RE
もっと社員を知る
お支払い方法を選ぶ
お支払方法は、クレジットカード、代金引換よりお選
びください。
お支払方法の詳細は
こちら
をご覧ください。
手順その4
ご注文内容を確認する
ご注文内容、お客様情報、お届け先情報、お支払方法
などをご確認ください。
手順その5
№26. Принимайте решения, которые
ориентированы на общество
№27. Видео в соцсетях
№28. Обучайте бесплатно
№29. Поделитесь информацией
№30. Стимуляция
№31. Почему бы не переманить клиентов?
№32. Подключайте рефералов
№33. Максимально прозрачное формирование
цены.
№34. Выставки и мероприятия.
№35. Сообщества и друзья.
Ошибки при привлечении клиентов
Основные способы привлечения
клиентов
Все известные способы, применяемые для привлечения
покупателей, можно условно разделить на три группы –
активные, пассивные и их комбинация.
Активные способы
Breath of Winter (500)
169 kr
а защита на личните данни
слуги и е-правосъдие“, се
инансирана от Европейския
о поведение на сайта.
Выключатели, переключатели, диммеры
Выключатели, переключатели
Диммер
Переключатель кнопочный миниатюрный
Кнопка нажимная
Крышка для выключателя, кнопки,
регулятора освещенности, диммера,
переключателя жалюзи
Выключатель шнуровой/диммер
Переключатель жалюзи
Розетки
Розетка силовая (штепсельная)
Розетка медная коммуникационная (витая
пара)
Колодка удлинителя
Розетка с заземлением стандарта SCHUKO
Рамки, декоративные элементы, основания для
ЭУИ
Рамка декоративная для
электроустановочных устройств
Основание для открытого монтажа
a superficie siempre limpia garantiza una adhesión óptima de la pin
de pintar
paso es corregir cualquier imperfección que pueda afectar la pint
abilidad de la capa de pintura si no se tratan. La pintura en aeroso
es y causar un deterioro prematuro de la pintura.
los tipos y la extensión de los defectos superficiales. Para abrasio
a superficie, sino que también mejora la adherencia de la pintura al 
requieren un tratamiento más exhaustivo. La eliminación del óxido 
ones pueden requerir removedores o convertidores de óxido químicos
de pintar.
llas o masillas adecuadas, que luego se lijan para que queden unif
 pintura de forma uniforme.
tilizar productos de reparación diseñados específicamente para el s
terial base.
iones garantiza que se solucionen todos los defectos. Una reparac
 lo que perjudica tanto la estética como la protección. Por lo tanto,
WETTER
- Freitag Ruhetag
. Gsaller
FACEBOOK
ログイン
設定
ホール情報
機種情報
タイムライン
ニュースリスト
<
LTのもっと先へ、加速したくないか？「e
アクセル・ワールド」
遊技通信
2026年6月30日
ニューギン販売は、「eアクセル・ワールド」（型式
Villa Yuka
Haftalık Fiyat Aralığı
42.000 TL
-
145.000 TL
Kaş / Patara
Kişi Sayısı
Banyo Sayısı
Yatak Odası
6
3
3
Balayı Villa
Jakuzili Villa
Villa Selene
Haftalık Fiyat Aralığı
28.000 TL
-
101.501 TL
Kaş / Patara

════════════════

» EXERCISE OBJECTIVE: Please count the lines in the listing above that contain the string "pintura" and reply with the number alone.

» FINISHED EXERCISE: 4